*Required action:*
Give back an exact copy of the lines in the records below, from the line that has "3: (229, 496, 6.39)" through the line that has "21: (607, 8, 7.44)", and nothing besides.

**** Materials provided ****

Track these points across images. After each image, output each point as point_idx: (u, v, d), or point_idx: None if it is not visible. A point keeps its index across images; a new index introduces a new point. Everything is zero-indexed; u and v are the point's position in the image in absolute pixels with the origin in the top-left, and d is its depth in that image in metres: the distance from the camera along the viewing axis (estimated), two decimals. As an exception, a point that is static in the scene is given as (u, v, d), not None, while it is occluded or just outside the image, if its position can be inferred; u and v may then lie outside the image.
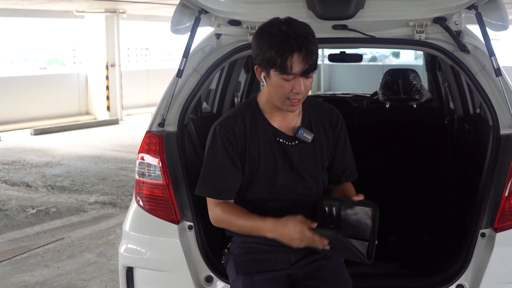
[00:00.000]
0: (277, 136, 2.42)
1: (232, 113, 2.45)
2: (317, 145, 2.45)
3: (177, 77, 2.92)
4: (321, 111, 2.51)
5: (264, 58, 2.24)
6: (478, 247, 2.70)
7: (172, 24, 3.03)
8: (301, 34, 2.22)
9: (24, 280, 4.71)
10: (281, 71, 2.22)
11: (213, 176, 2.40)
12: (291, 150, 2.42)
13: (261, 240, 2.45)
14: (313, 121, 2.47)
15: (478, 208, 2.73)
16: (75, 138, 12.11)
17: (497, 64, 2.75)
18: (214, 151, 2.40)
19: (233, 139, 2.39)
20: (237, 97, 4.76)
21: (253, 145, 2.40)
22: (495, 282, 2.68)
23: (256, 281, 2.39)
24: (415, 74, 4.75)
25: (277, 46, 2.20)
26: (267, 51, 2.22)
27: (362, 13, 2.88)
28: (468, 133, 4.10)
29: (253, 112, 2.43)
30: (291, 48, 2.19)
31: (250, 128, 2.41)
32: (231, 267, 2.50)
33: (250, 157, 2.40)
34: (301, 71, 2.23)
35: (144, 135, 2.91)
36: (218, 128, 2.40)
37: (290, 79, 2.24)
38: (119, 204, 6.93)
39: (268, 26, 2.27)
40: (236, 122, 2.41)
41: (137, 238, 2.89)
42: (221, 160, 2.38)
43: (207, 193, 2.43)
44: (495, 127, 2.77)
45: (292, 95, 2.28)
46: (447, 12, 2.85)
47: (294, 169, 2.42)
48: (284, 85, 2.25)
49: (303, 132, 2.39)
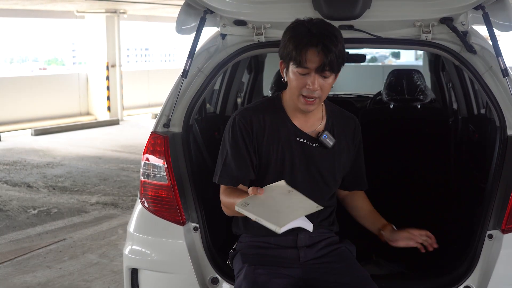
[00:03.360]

****
**** Materials provided ****

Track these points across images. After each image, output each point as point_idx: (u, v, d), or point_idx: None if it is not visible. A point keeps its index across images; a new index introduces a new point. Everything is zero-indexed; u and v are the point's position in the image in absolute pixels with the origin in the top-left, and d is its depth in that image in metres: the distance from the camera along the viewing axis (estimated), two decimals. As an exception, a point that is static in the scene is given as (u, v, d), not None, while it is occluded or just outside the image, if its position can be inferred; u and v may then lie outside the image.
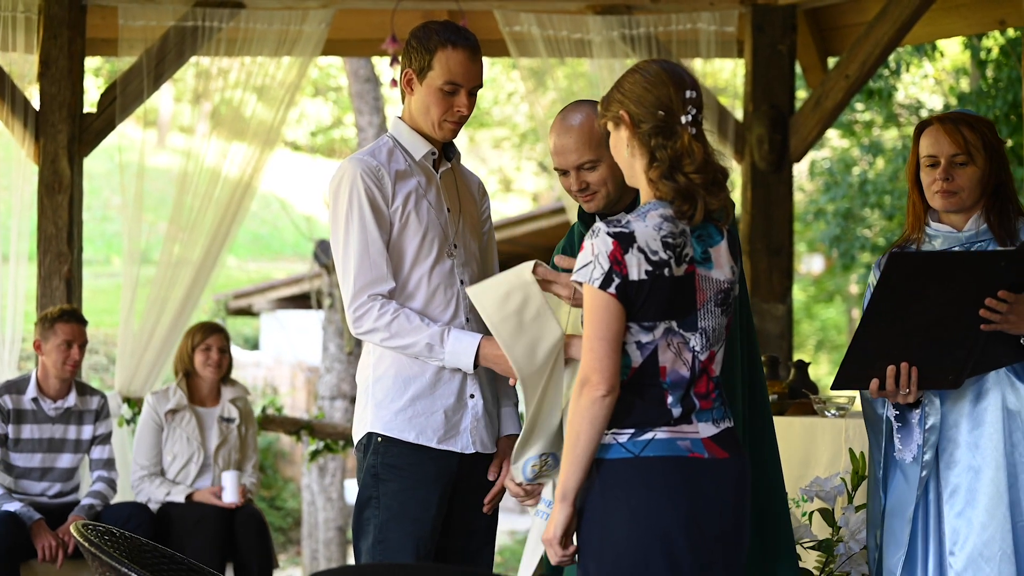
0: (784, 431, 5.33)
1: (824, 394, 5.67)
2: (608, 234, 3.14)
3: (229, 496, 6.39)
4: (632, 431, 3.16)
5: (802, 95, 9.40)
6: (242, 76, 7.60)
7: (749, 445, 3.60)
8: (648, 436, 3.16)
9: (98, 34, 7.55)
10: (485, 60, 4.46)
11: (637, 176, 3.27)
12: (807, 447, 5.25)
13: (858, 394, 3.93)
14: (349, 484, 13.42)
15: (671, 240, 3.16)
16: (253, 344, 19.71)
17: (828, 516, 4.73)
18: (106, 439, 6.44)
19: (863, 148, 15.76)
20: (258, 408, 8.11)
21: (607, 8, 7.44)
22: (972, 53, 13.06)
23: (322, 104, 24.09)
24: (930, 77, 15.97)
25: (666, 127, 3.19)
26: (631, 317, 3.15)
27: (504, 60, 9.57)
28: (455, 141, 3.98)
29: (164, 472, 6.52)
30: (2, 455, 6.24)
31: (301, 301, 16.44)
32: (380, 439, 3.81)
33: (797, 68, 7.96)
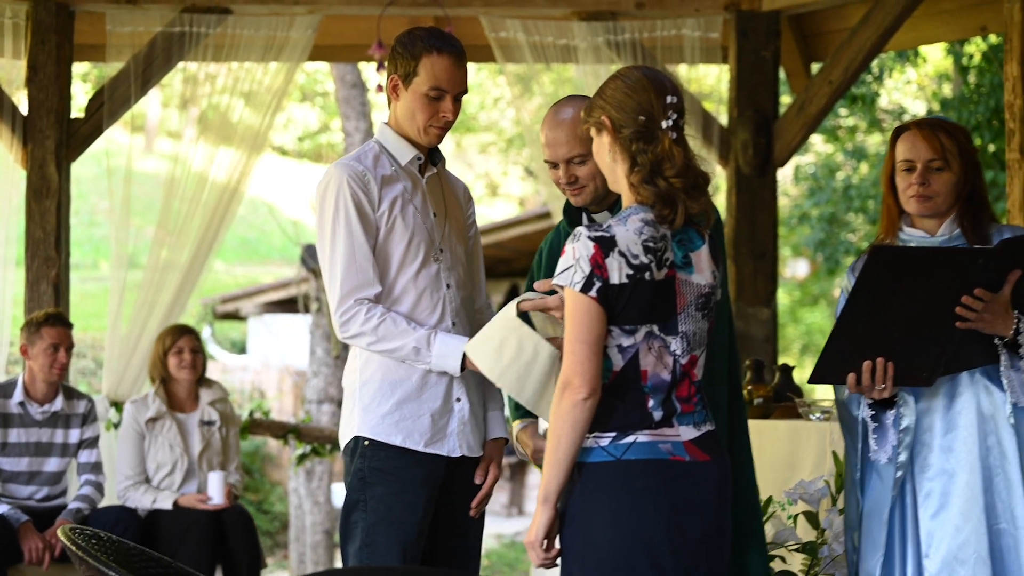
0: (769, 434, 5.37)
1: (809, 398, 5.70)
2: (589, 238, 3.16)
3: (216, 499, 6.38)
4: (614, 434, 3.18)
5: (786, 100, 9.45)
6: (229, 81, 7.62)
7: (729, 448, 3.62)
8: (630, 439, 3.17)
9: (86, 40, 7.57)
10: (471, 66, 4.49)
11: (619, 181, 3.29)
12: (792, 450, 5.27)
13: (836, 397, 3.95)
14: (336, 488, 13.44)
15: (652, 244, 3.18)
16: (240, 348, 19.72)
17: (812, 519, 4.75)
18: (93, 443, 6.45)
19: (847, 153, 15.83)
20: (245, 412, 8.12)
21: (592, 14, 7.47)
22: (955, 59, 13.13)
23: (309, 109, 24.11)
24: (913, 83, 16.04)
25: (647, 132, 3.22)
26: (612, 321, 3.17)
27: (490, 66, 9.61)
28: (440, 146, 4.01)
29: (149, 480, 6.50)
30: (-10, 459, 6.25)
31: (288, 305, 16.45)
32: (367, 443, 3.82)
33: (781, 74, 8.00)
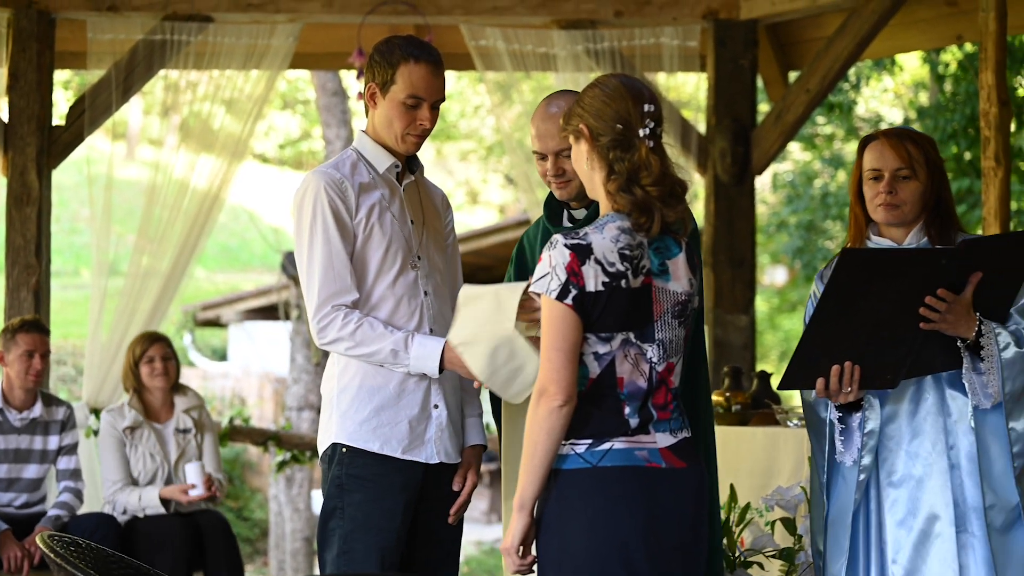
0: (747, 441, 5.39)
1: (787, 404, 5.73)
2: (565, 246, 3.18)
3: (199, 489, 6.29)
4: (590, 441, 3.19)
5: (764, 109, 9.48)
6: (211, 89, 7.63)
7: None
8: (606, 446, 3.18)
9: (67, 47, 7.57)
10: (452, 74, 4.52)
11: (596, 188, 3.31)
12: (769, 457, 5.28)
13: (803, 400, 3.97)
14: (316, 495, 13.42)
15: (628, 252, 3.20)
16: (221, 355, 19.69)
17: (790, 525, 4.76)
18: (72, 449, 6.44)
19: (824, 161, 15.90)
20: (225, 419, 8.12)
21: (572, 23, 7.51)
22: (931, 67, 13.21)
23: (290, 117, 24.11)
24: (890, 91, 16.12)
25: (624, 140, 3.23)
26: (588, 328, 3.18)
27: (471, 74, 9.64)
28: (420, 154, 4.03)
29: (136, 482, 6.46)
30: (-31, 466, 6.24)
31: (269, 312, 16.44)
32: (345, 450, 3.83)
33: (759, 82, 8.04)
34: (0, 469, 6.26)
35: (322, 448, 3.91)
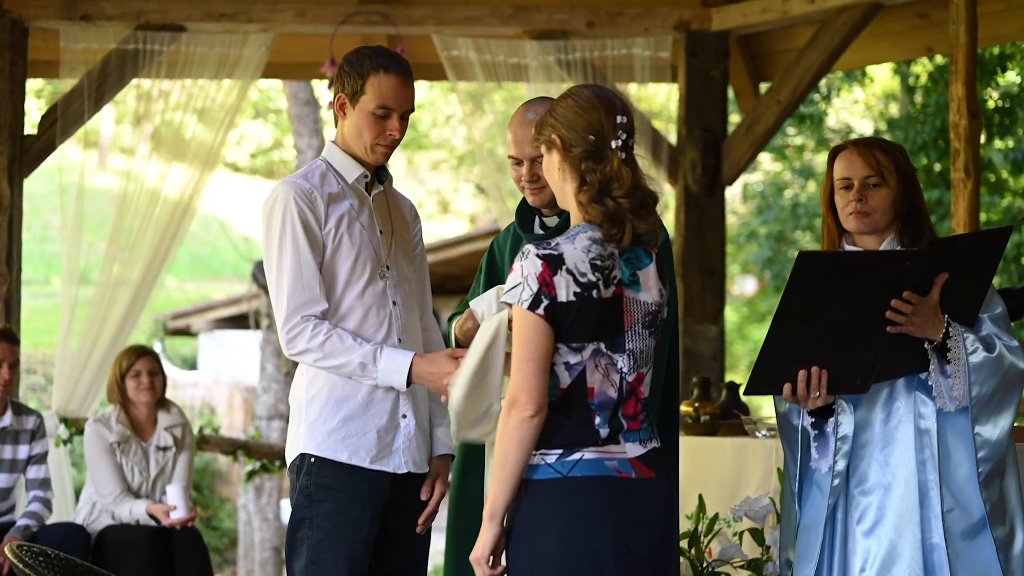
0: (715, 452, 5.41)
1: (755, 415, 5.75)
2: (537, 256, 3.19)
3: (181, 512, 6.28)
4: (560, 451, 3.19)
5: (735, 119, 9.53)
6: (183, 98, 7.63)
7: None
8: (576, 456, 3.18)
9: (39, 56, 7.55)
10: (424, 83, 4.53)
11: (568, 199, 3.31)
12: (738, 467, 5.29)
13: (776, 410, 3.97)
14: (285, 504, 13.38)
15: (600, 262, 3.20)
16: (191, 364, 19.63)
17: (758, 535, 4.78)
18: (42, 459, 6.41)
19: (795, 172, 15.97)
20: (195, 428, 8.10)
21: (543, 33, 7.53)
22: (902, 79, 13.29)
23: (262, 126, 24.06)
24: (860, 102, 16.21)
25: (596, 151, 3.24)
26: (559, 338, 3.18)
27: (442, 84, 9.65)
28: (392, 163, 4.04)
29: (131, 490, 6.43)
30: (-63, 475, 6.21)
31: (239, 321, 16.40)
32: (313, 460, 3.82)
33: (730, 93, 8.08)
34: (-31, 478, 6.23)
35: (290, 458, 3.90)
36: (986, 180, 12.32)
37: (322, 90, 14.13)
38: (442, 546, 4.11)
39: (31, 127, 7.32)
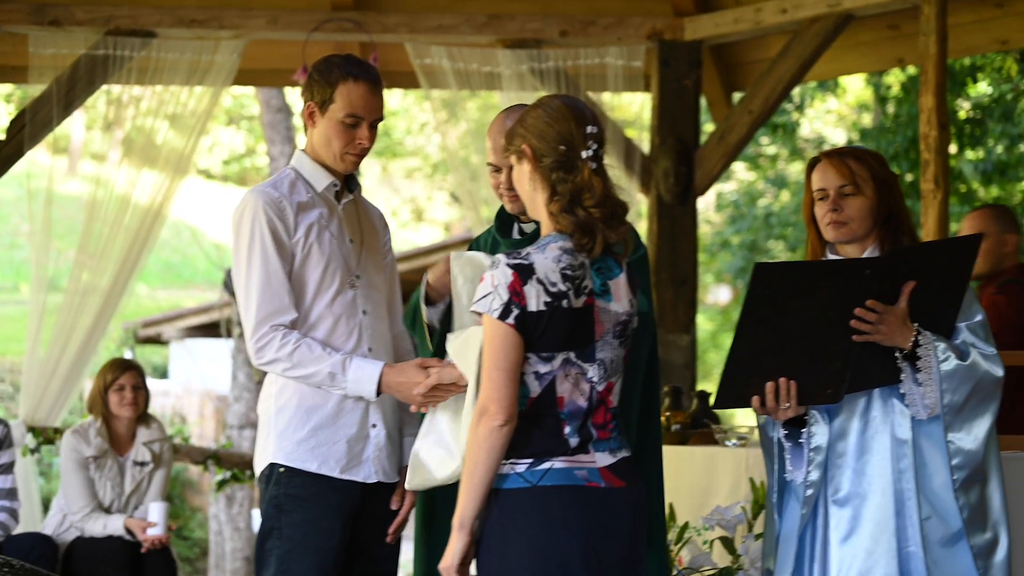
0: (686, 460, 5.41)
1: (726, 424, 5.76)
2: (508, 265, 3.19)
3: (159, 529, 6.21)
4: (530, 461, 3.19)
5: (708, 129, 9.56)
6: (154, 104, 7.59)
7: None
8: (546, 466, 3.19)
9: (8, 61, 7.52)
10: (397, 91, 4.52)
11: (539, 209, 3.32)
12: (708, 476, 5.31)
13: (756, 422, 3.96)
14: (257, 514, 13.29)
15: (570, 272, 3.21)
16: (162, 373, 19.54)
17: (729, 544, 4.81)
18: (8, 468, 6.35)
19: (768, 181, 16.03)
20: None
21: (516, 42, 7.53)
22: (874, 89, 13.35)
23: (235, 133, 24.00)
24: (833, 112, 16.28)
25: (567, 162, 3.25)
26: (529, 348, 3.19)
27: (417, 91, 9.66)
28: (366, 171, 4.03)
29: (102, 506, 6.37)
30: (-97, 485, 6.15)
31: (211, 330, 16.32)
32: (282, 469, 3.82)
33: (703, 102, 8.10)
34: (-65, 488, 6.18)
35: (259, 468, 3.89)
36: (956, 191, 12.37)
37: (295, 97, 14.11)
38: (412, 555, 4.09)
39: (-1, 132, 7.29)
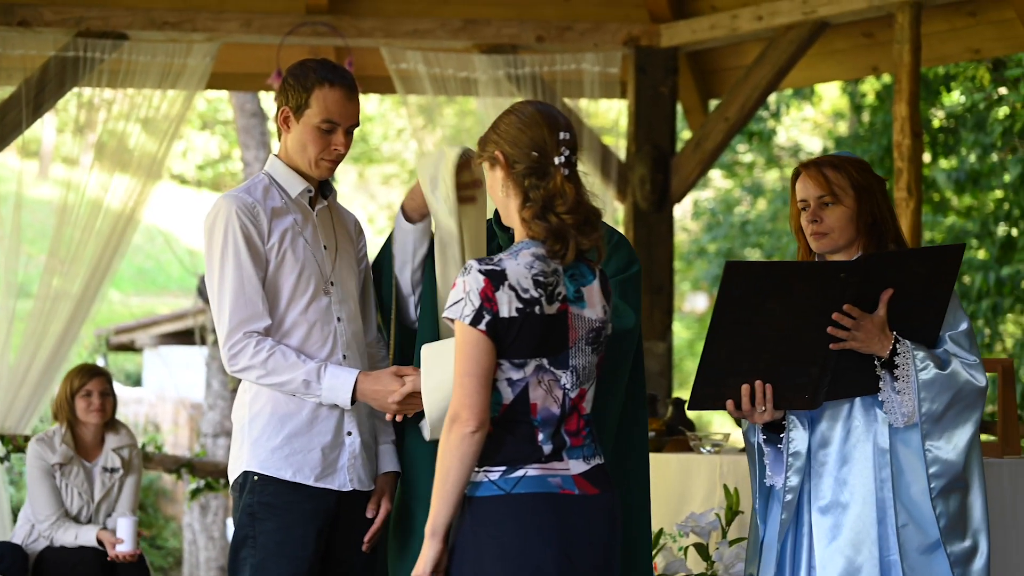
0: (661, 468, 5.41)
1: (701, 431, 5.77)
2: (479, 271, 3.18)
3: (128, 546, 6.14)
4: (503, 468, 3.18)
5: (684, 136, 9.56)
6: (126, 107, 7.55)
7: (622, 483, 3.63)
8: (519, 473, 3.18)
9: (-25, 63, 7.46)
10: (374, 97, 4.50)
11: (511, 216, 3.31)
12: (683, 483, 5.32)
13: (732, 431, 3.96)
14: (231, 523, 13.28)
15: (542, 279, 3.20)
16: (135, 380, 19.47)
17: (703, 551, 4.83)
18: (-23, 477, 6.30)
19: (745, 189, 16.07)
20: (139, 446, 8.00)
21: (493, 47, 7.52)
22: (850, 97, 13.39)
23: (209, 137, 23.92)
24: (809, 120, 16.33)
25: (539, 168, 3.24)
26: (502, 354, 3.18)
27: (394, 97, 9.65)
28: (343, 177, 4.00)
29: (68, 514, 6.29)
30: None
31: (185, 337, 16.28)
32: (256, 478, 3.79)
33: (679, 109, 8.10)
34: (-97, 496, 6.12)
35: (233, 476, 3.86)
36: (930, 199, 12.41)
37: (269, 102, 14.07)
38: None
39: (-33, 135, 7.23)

****

*Response to this exercise:*
3: (229, 496, 6.39)
4: (632, 431, 3.16)
5: (802, 95, 9.40)
6: (242, 76, 7.60)
7: (749, 445, 3.60)
8: (648, 436, 3.16)
9: (98, 34, 7.55)
10: (485, 60, 4.46)
11: (637, 176, 3.27)
12: (807, 447, 5.25)
13: (858, 394, 3.93)
14: (349, 484, 13.42)
15: (671, 240, 3.16)
16: (253, 344, 19.71)
17: (828, 516, 4.73)
18: (106, 439, 6.44)
19: (863, 148, 15.76)
20: (258, 408, 8.11)
21: (607, 8, 7.44)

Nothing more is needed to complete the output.